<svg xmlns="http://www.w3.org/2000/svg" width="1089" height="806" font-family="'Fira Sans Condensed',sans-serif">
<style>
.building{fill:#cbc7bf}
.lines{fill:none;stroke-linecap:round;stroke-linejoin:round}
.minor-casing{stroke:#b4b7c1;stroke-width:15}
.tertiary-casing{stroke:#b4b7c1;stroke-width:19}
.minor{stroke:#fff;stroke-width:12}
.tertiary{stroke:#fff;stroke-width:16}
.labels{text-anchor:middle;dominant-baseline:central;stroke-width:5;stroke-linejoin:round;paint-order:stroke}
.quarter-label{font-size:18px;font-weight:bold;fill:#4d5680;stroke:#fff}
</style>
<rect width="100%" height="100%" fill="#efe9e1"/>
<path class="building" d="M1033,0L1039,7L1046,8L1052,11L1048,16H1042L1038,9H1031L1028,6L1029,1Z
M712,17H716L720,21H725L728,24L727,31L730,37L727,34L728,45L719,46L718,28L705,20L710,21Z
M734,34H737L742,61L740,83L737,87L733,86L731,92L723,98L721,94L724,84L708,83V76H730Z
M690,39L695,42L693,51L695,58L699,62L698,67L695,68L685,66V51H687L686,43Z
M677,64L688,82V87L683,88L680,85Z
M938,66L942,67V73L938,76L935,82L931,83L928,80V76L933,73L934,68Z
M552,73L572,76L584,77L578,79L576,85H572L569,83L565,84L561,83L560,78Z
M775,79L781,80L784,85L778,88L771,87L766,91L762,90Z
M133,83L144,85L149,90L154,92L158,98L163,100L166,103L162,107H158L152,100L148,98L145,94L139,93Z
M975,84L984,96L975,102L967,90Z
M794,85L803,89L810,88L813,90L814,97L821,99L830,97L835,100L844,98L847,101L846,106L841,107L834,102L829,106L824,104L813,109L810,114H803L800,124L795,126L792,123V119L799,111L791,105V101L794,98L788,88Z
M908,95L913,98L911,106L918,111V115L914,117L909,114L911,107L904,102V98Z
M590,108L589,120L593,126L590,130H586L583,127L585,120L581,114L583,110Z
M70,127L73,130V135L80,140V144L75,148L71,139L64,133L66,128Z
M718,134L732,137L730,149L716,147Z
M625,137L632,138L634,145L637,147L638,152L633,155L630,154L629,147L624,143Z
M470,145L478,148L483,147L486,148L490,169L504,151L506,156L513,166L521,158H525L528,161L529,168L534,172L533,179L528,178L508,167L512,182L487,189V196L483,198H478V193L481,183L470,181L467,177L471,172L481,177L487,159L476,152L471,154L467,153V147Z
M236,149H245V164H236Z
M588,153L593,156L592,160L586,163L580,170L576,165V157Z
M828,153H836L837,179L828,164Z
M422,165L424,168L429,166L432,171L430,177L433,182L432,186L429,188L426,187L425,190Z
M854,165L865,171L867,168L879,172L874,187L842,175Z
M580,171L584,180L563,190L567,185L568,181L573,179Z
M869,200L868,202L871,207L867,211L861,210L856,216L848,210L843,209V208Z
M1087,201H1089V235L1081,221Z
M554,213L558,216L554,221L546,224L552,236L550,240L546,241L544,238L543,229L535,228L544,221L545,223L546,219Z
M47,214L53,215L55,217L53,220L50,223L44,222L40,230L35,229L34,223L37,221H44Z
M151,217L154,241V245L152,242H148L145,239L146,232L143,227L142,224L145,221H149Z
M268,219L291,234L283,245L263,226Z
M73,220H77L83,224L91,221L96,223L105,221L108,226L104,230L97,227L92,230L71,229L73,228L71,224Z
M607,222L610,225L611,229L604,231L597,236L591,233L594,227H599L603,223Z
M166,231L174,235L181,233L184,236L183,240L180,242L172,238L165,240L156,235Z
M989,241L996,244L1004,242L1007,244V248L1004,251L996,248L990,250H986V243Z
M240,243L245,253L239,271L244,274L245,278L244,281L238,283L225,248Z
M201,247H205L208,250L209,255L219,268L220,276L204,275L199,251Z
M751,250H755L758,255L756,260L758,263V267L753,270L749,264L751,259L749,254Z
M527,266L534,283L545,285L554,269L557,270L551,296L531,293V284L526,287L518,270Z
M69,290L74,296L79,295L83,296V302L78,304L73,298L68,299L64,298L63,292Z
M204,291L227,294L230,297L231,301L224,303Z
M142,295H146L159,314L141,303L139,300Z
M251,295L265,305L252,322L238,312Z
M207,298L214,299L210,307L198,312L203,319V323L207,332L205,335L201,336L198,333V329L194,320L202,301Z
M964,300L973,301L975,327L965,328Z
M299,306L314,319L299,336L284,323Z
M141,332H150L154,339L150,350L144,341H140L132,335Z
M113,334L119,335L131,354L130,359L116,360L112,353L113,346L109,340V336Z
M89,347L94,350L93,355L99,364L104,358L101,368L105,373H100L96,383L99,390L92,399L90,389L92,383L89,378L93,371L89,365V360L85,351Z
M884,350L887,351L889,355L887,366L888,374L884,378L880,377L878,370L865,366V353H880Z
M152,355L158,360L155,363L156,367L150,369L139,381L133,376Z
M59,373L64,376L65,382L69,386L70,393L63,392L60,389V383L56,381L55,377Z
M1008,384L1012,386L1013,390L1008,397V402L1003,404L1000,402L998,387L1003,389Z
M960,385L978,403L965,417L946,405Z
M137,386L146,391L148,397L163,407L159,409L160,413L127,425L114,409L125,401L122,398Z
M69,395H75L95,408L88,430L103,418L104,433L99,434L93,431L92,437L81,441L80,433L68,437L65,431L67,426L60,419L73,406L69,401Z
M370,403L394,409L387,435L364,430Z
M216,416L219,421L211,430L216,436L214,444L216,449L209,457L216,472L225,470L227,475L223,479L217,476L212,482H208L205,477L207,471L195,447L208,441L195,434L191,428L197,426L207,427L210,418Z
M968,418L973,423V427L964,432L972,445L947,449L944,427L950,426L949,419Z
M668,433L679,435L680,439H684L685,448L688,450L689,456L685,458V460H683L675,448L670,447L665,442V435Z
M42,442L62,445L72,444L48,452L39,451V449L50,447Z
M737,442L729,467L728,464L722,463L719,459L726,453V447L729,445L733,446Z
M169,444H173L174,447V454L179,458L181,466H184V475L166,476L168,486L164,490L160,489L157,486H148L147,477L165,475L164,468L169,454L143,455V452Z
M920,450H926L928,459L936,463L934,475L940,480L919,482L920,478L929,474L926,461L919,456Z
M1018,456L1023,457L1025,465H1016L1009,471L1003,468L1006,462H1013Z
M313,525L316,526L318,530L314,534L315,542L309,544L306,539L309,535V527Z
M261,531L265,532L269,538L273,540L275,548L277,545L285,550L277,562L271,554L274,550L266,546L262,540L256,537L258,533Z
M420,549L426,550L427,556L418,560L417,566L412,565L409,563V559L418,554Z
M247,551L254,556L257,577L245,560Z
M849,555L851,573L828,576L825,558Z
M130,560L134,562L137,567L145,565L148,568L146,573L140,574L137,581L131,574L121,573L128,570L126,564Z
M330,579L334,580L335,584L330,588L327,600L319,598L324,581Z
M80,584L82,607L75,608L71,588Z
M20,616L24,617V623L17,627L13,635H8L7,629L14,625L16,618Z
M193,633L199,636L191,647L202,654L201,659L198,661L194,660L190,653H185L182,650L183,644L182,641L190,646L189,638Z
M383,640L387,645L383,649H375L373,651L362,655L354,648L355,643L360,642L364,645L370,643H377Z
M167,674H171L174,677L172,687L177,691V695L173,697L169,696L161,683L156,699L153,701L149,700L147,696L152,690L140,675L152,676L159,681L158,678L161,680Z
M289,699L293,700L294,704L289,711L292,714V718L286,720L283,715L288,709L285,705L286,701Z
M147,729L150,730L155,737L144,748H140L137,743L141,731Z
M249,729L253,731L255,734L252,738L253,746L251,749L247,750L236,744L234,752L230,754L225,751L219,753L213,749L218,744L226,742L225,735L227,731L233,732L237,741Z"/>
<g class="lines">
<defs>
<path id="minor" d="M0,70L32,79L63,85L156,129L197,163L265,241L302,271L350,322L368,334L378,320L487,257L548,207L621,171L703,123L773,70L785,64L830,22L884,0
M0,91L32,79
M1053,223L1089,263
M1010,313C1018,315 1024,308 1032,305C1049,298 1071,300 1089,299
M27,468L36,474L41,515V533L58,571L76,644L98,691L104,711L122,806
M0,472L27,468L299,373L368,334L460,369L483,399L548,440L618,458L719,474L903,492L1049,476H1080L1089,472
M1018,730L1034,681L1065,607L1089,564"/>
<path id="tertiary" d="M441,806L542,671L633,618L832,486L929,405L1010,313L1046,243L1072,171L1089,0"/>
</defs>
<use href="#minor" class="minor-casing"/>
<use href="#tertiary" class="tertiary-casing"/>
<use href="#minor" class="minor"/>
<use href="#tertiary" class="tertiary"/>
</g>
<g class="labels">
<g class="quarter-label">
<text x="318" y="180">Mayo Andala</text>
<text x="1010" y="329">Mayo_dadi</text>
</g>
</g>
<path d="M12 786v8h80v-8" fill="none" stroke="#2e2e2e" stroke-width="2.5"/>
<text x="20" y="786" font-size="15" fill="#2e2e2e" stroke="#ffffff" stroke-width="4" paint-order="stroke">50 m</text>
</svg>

--- Action item ---
Filter the lines above, keeping each one that contains the string "fill".

--- Task result ---
.building{fill:#cbc7bf}
.lines{fill:none;stroke-linecap:round;stroke-linejoin:round}
.quarter-label{font-size:18px;font-weight:bold;fill:#4d5680;stroke:#fff}
<rect width="100%" height="100%" fill="#efe9e1"/>
<path d="M12 786v8h80v-8" fill="none" stroke="#2e2e2e" stroke-width="2.5"/>
<text x="20" y="786" font-size="15" fill="#2e2e2e" stroke="#ffffff" stroke-width="4" paint-order="stroke">50 m</text>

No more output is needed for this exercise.